O obscurantismo também tem proliferado, com alucinadas proclamações de que na antiguidade os hindus já dominavam a aviação, a cosmonáutica e até a genética. E com alterações nos textos de história excluindo protagonistas muçulmanos – além de tentativas de recontar a luta de independência para dar algum papel aos chauvinistas.
Esse chauvinismo hinduísta também ameaça os fundamentos da Índia como nação pluralista e laica. Chamam a isso de “revolução açafrão”. Um dos seus adeptos comentou que Modi “não deu aos hindus o que prometeu, mas colocou os muçulmanos no seu lugar”.
Para o escritor indiano Kapil Komireddi, o papel a que Modi ascendeu é decorrência do despertar grosseiro de muitos hindus quanto ao seu passado, uma resposta equivocada “aos traumas legados pela história, especialmente a divisão da Índia para acomodar as demandas do nacionalismo muçulmano”. Na partilha em 1947, 200 mil pessoas morreram e milhões tiveram que deixar o local em que viviam.
FAKE NEWS A RODO
As fake news tiveram quase o céu por limite durante a campanha eleitoral: os gastos do BJP para impulsionar postagens no Facebook e no Google suplantaram os do Partido do Congresso por 6 para 1, conforme a Reuters, e as histórias eram escabrosas. Raul Ghandi, descendente dos fundadores da Índia moderna, foi acusado de ser “muçulmano”. Sua mãe, Sonia Ghandi, que nasceu na Itália, segundo as fake news “teria mais dinheiro do que a rainha da Inglaterra”. Foram postadas imagens de edifícios na Itália que seriam dela. Pelo outro lado, postagem falsa dizia que o pai de Modi cometia pequenos furtos para sobreviver, que trocava por ouro, e que Modi o teria roubado, provocando sua morte por ataque de coração.

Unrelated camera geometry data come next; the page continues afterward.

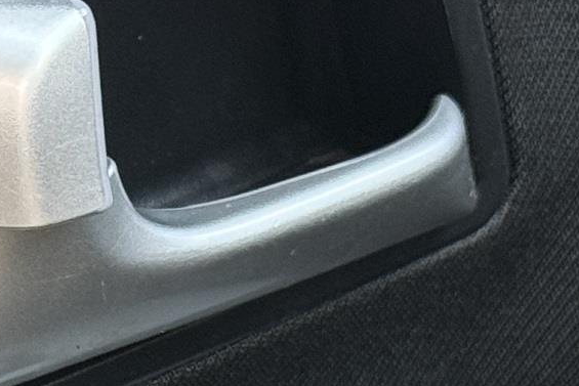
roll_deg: +0.1
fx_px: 4263
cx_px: -397
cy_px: 835
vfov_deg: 5.1
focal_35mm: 265
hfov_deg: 7.6
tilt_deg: -28.8
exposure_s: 1/104
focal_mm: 6.76
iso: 100
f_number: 1.78
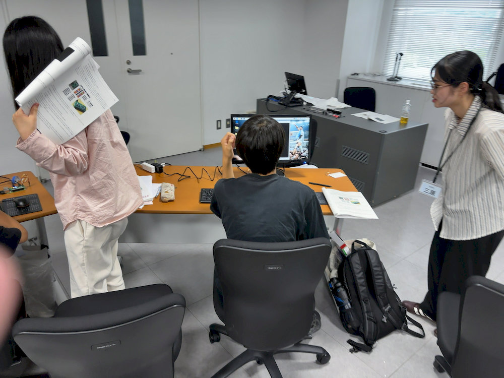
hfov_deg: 67.3
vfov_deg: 53.1
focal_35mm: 26
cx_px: 252
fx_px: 379
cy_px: 189
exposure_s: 1/100
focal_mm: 5.96
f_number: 1.6
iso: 125
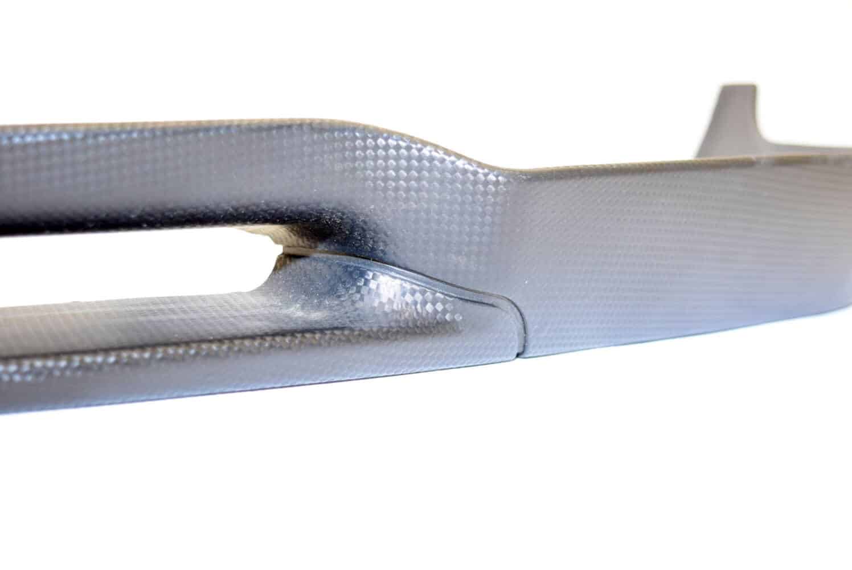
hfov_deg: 31.9
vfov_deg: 21.6
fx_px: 1492
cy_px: 285
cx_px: 426
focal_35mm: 63
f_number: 5
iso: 450
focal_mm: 42
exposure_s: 1/60
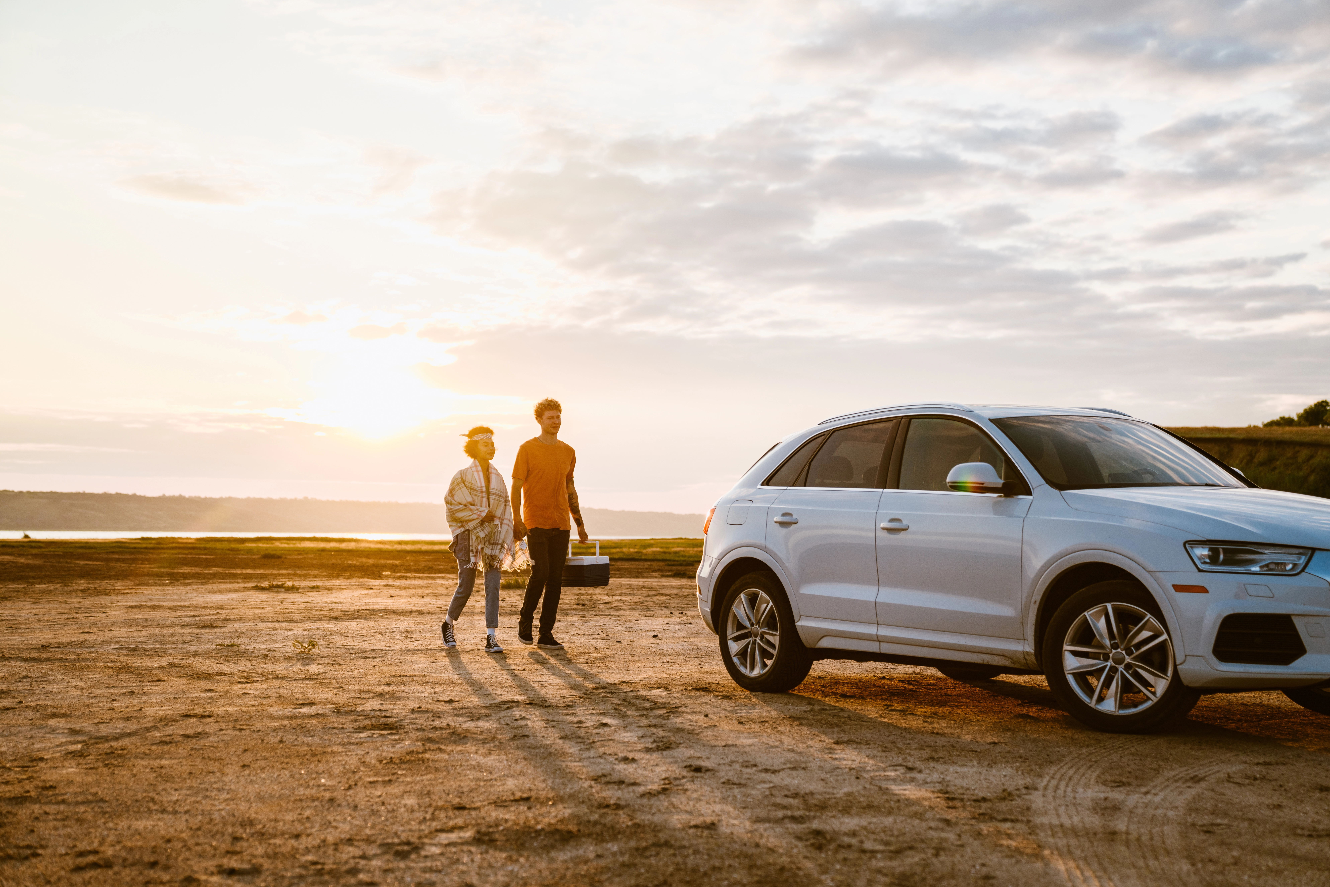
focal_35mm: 52
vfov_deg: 26.0
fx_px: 1921
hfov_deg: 38.2
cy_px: 444
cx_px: 665
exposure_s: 1/1600
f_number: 2.8
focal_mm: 52
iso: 320
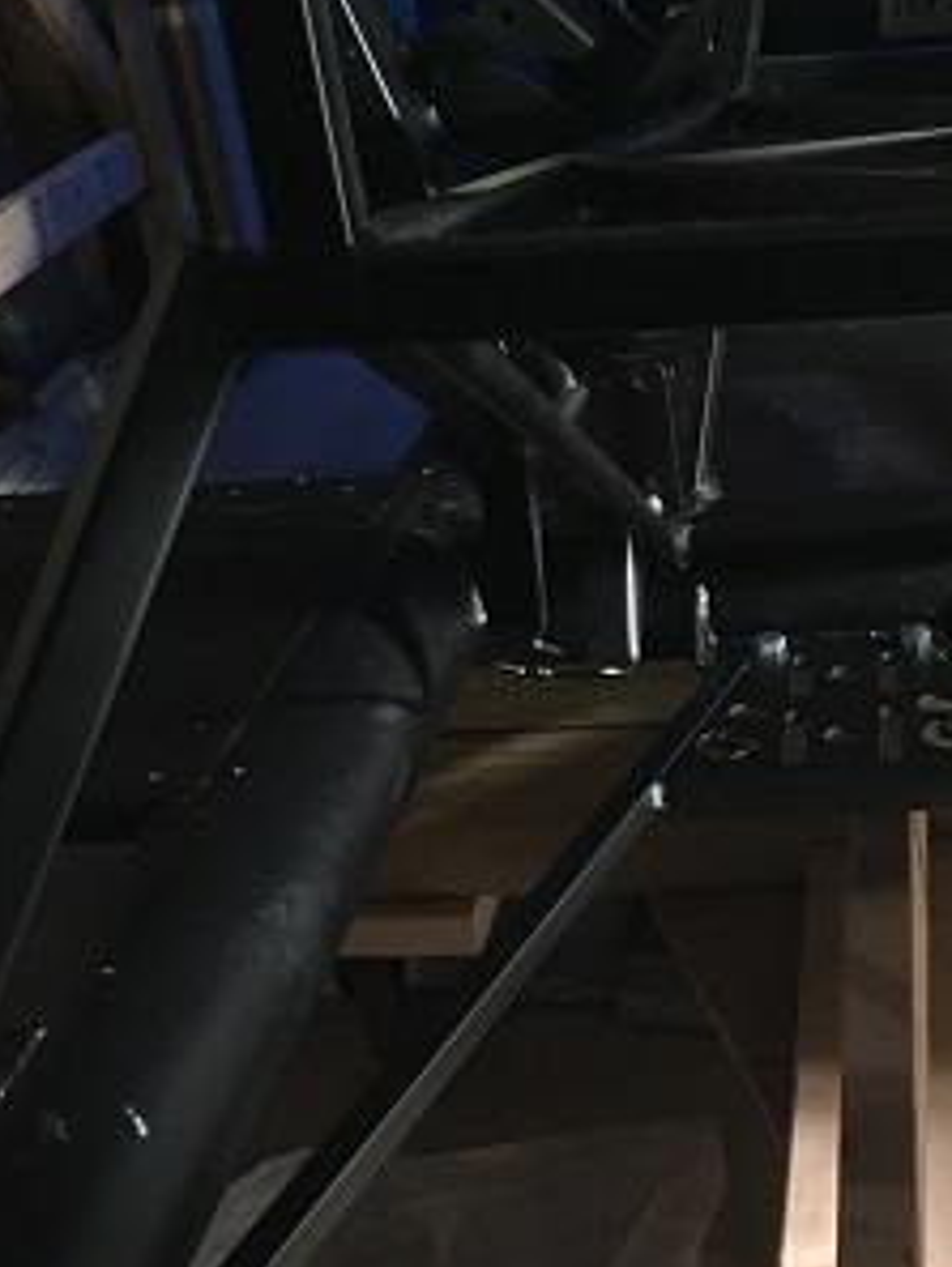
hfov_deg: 27.2
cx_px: 832
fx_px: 1905
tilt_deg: -34.4
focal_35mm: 52
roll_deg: +3.2
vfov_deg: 35.6
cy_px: 1017
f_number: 2.2
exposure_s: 1/30
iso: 125
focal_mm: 4.15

Não só as fake news contaram. Apesar de ser assumidamente um governo voltado para os interesses empresariais, Modi não deixou de lado algumas realizações mais populares. A construção de 100 milhões de sanitários nas áreas rurais, enfrentando um problema sempre adiado. Também lançoou em 2015 o programa “Moradias para Todos”, com a meta de construir 50 milhões de residências até 2020.
Sobre a contradição entre os monopólios privados externos e a indústria nacional, certamente conta ponto para Modi os comentários da agência de notícias britânica que, apesar de reconhecer seus méritos no tocante aos investimentos externos, reproduz reclamação da Amazon – e de outras corporações norte-americanas – de que o governo favorece empresas indianas em detrimento das queixosas. A Índia também tem se mantido firme na defesa da sua indústria farmacêutica, sendo líder nos genéricos, mesmo com todas as pressões de Washington.